Friday, March 6, 2015

Uzumasa Limelight

Dustin: 3.5 of 5 stars Nick: 3.5 of 5 stars Average: 3.5 of 5 stars (Live canary)

Dustin: Uzumasa Limelight is a Japanese film about an elderly movie extra struggling to find work as the samurai genre loses popularity and he faces ageism in finding other roles. He takes a fresh-faced rising star under his wing and teaches her the art of acting with swords.


Dustin: The title refers to the Charlie Chaplin film Limelight, which is also about an actor nearing the end of his career, and the film contains several references to the Tramp.

Nick: It took five minutes for me to automatically love Uzumasa Limelight. The simplicity of the story, the subject matter, and the nuanced performance by the lead actor, Seizo Fukumoto, all attracted me to a film.

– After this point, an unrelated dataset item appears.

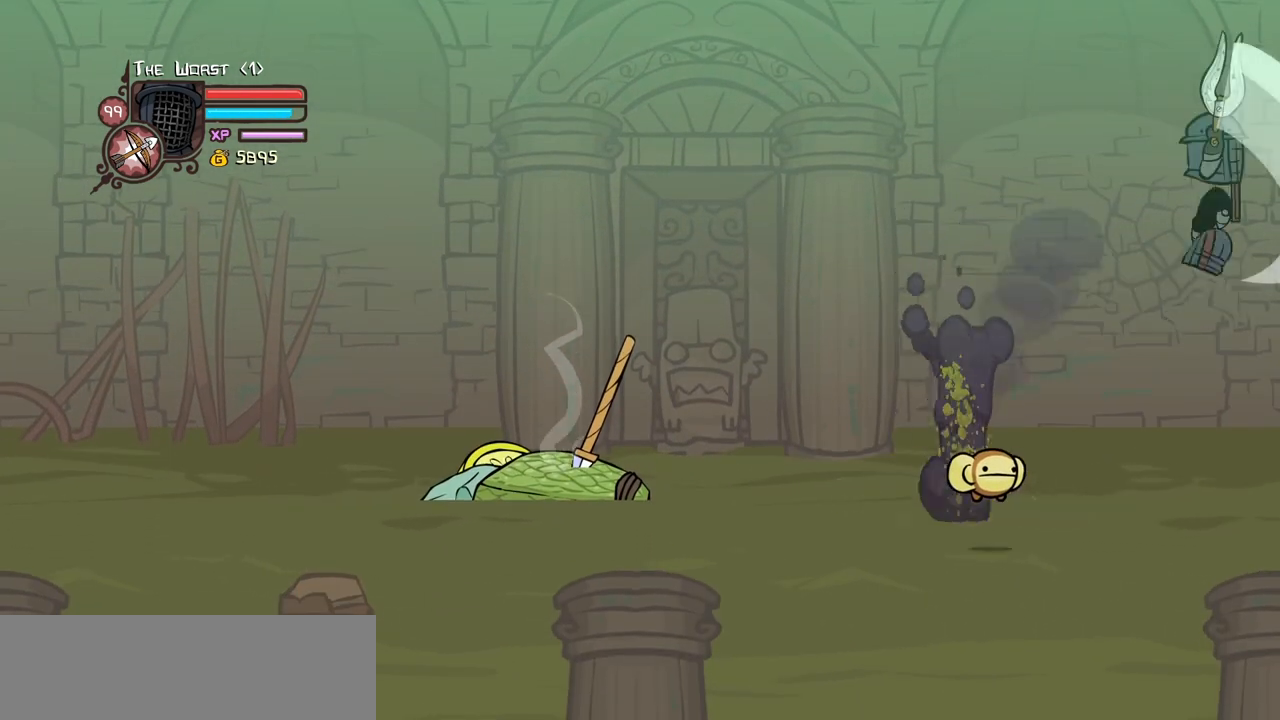
{"keys": ["right"], "events": [[84, "heavy", "up"], [134, "heavy", "down"], [400, "heavy", "up"]]}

The subject matter being that of Samurai dramas, which I love. I’ve recently acquired the criterion box set of Zatoichi: The Blind Swordsman!

Dustin: This was a bit like Jiro Dreams of Sushi in that it showed an elderly expert who dedicates himself completely to his craft. This is a very Japanese characteristic. Americans typically don’t pursue one craft with the Zen-like singlemindedness some Japanese do.

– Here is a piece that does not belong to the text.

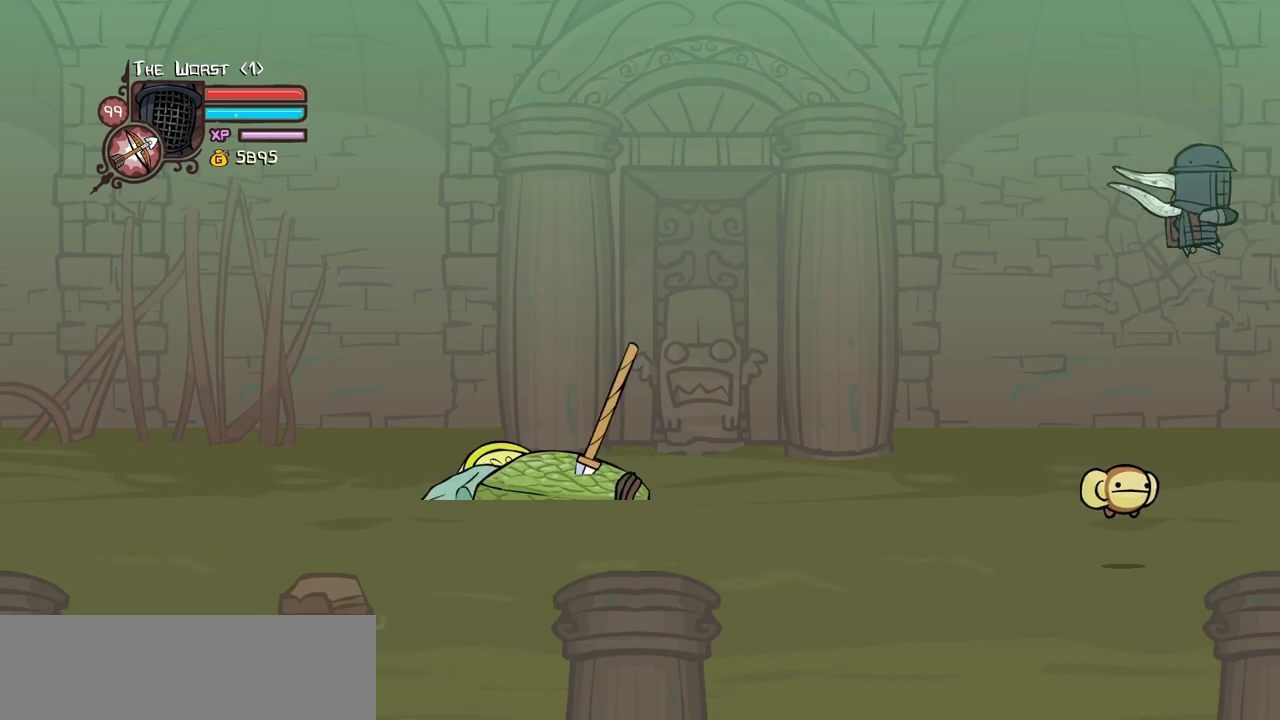
{"keys": ["heavy", "right", "up"], "events": [[67, "light", "up"], [200, "heavy", "up"], [300, "heavy", "down"], [484, "up", "down"]]}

Nick: It had a very corny third act. Events either went sour or turned around in an extremely easy manner. All of a sudden the producer, who was the reason we even have this story since he is ageist, decides at the end when Kamiyama (Fukumoto) can’t complete his job he should no longer be ageist and stick up for him.

Dustin: The movie did a good job with the comedic bits though. The young generation of directors and actors are depicted as comically entitled and out-of-touch. After our hero’s show has been canceled, it’s replaced with a misguided interpretation of the life and times of Oda Nobunaga, called Oda Nobu!, with anime-like wigs and over-the-top action sequences. The title would have been more appropriate for a series about Oda Nobunari.

Nick: The technical aspects of the film were superbly done. Every shot made me gasp for some reason or another. Either the lighting was perfect in every shot or the camera would be straight or tilted to show a loss or gain of power from Kamiyama’s standpoint. The story might have been simple, but the film as a whole was well thought out.

Dustin: I actually didn’t care for the technical aspects. To me, it looked and felt like a TV movie. I’ve come to accept this from Japanese movies from the past 20 years, but it’s disappointing to me that a once vibrant film industry has devolved to such low production values.

Nick: The production did not  seem low to me. Do you mean moneywise? Because everything is lit and shot cheaply, but its done so in a very good way.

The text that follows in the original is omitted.